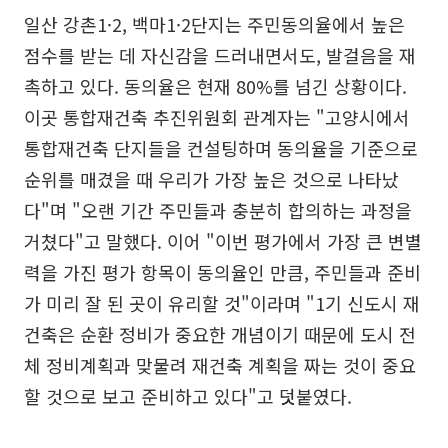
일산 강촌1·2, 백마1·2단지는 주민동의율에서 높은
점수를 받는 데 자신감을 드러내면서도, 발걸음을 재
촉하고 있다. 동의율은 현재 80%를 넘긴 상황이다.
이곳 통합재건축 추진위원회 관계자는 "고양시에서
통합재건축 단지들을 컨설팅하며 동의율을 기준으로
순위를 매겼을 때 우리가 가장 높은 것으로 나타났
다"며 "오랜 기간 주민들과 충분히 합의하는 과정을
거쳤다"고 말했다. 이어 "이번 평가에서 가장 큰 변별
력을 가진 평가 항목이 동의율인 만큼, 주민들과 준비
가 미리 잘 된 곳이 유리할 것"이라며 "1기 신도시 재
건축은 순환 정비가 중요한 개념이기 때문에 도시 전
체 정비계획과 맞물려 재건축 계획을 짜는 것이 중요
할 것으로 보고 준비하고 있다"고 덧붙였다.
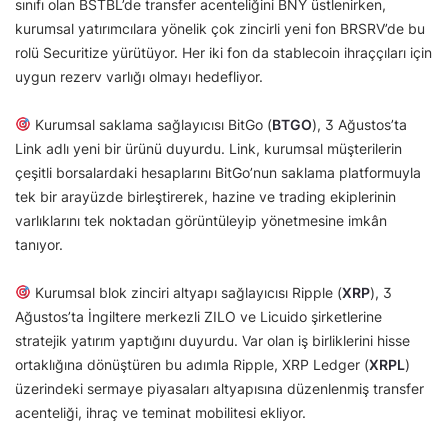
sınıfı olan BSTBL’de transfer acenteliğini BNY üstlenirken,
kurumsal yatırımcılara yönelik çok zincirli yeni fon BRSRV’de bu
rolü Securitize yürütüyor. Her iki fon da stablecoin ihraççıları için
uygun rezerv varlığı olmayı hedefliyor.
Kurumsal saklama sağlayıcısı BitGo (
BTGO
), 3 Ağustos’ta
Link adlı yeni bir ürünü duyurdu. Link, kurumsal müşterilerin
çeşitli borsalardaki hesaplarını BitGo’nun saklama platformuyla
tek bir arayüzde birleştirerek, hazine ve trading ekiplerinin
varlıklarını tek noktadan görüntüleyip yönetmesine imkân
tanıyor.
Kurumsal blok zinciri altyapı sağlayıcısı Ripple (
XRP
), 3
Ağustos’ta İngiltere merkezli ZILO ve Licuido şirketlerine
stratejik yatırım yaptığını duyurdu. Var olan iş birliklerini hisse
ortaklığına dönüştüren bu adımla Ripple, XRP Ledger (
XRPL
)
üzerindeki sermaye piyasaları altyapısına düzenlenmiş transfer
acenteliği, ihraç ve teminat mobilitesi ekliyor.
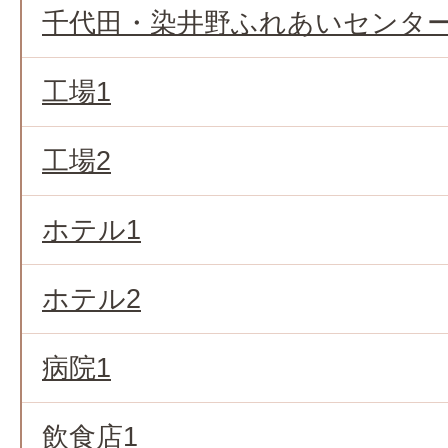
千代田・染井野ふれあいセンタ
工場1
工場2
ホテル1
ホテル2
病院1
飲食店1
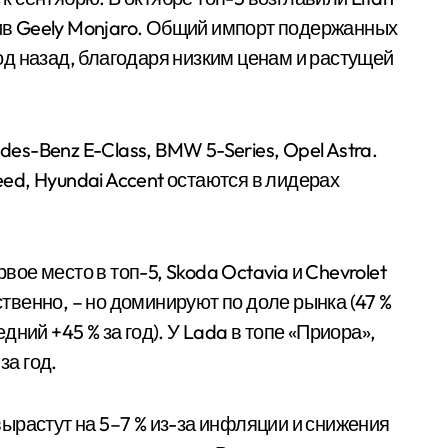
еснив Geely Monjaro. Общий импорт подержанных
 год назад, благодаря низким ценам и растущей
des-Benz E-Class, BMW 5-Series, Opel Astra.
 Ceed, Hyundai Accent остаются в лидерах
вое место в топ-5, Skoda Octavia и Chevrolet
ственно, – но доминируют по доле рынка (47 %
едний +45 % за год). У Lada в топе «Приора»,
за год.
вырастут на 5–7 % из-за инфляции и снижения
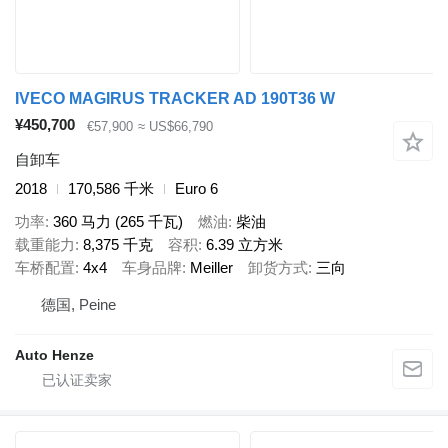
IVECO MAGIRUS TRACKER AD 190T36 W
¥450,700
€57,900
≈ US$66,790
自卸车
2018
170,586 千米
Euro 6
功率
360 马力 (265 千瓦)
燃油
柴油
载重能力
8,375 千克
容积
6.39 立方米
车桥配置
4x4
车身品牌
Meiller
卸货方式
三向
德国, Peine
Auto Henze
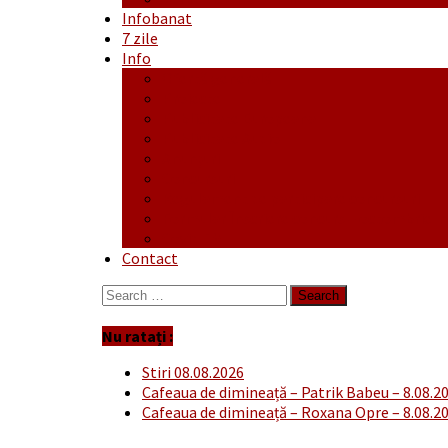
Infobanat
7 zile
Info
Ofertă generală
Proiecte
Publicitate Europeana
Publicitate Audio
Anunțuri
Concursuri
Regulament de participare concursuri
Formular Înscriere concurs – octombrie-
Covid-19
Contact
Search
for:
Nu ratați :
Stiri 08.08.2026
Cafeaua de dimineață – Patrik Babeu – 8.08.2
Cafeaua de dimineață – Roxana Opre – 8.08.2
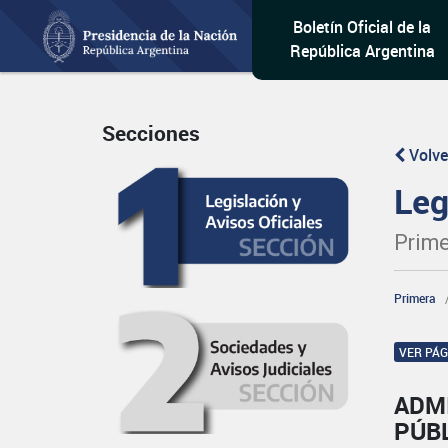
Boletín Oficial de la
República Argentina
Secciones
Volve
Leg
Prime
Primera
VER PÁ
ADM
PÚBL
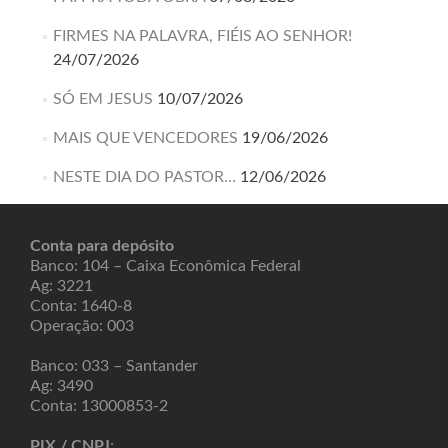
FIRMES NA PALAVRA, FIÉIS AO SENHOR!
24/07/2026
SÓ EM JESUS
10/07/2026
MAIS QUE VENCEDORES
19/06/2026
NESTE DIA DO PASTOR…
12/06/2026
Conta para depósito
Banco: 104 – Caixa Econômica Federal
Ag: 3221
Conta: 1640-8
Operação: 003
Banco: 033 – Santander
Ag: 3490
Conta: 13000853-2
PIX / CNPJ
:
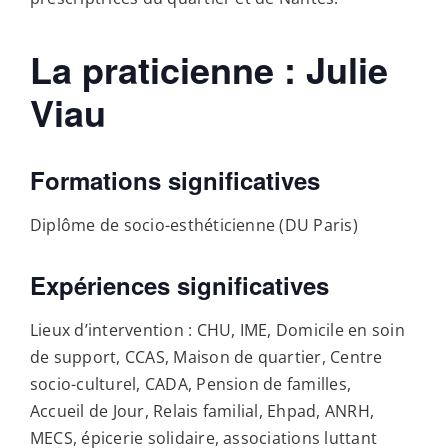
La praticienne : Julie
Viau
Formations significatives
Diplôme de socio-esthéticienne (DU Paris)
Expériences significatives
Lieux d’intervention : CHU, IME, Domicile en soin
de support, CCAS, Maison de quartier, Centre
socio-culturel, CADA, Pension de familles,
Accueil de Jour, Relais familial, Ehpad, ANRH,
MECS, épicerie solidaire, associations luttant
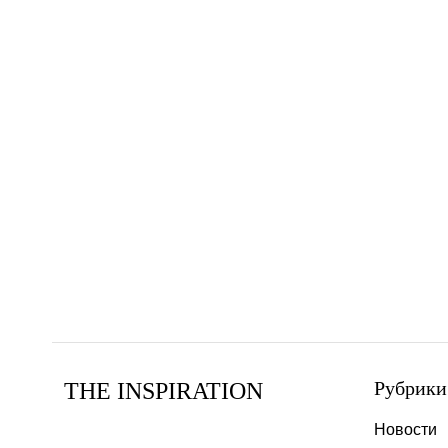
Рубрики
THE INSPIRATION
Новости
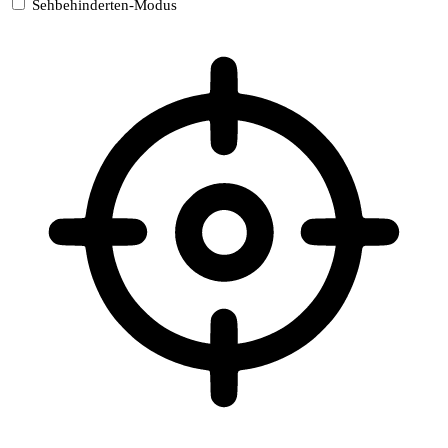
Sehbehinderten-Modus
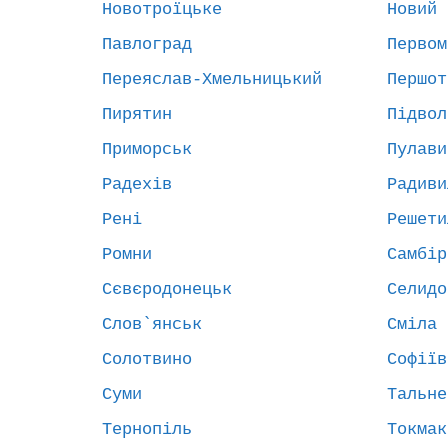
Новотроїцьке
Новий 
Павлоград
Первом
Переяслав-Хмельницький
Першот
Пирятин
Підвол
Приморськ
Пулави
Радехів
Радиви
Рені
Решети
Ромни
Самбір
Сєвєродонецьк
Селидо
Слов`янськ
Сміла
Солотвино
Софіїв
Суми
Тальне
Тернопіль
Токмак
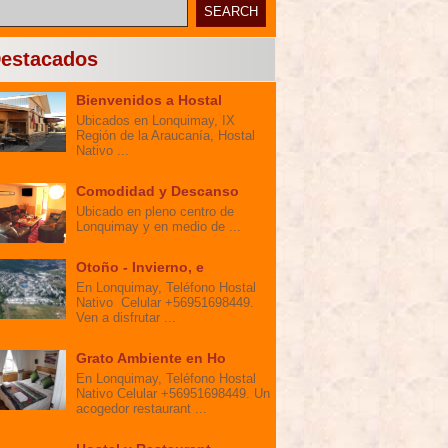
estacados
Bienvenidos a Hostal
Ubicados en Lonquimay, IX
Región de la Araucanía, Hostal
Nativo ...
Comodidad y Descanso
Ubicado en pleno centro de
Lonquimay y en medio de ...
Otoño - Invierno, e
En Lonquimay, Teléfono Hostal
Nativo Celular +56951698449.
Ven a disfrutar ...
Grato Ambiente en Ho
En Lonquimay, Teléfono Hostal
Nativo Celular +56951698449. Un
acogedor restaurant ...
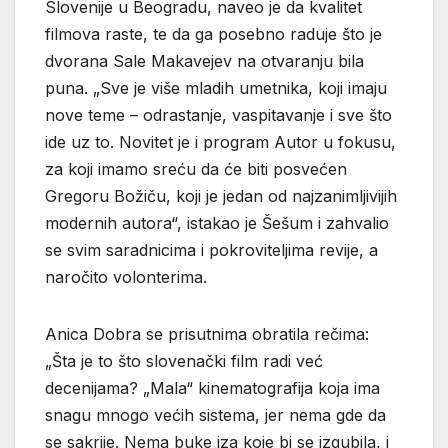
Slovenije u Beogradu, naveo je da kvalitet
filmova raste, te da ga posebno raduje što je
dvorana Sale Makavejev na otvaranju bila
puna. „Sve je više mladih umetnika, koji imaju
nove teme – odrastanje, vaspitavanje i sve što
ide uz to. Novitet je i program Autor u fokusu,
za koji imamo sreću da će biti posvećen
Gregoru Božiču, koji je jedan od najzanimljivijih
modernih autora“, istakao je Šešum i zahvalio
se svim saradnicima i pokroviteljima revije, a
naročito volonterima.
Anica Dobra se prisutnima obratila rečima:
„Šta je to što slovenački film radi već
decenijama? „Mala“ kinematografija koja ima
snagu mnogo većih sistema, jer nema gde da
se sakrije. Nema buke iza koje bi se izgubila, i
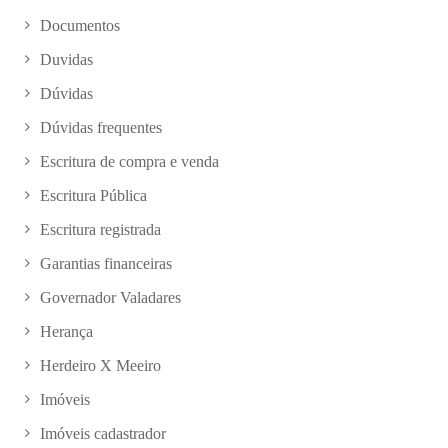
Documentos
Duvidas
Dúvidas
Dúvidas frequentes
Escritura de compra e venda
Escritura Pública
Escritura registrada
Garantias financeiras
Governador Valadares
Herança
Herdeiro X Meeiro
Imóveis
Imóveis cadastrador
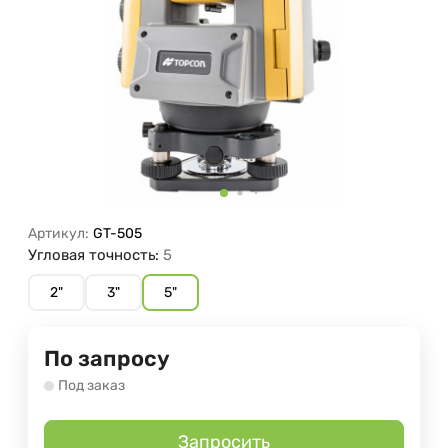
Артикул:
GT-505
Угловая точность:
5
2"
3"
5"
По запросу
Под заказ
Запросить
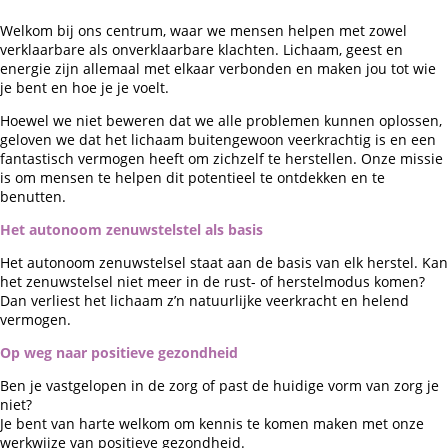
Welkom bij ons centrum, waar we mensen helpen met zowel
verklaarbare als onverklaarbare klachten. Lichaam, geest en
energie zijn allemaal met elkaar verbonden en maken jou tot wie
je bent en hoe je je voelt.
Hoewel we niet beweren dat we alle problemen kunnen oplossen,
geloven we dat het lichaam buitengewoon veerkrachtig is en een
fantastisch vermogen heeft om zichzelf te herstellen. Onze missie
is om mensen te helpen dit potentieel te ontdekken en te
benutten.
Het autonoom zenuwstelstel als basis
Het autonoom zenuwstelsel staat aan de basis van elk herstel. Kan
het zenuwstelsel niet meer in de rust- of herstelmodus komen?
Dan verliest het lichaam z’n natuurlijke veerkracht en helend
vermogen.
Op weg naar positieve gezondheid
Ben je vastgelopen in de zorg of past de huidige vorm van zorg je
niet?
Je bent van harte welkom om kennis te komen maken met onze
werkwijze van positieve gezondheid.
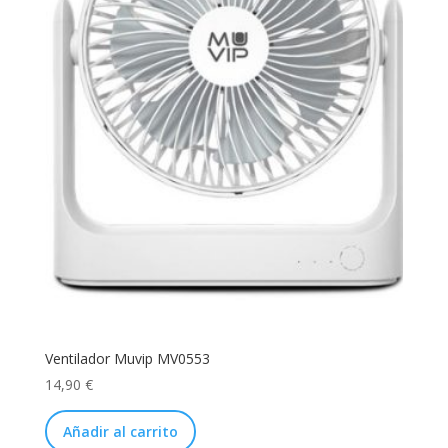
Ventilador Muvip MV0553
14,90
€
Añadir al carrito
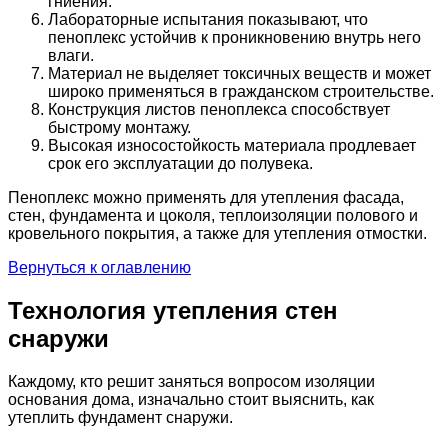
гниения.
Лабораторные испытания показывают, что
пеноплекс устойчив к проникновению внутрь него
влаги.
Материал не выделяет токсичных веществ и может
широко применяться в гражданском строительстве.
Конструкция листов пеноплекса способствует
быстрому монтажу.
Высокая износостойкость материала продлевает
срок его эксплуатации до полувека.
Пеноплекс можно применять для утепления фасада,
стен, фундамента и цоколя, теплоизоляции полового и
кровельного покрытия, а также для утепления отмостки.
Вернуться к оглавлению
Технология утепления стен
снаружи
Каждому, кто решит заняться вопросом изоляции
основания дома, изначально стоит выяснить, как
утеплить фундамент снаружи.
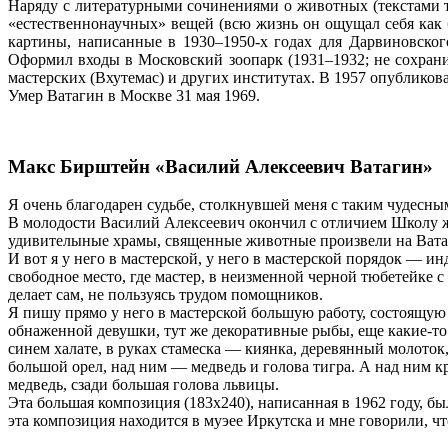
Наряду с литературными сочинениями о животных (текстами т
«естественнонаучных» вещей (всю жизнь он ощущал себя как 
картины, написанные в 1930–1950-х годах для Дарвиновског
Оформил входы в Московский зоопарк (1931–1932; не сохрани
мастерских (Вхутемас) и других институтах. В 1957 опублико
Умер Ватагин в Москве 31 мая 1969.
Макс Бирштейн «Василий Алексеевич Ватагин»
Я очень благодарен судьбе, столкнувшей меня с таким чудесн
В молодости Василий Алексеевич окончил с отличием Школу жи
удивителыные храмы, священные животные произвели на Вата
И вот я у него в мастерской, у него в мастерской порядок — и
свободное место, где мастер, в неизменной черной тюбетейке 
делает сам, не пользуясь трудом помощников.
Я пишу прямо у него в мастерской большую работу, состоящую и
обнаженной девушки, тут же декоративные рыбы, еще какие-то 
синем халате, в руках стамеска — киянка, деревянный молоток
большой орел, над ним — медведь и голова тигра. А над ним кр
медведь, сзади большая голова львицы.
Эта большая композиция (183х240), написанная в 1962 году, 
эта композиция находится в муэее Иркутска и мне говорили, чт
+--
Please copy the lines from the line with "Ventilador Muvip MV0553" to the line with "Añadir al carrito", including both of those lines, without changing anything.

Ventilador Muvip MV0553
14,90
€
Añadir al carrito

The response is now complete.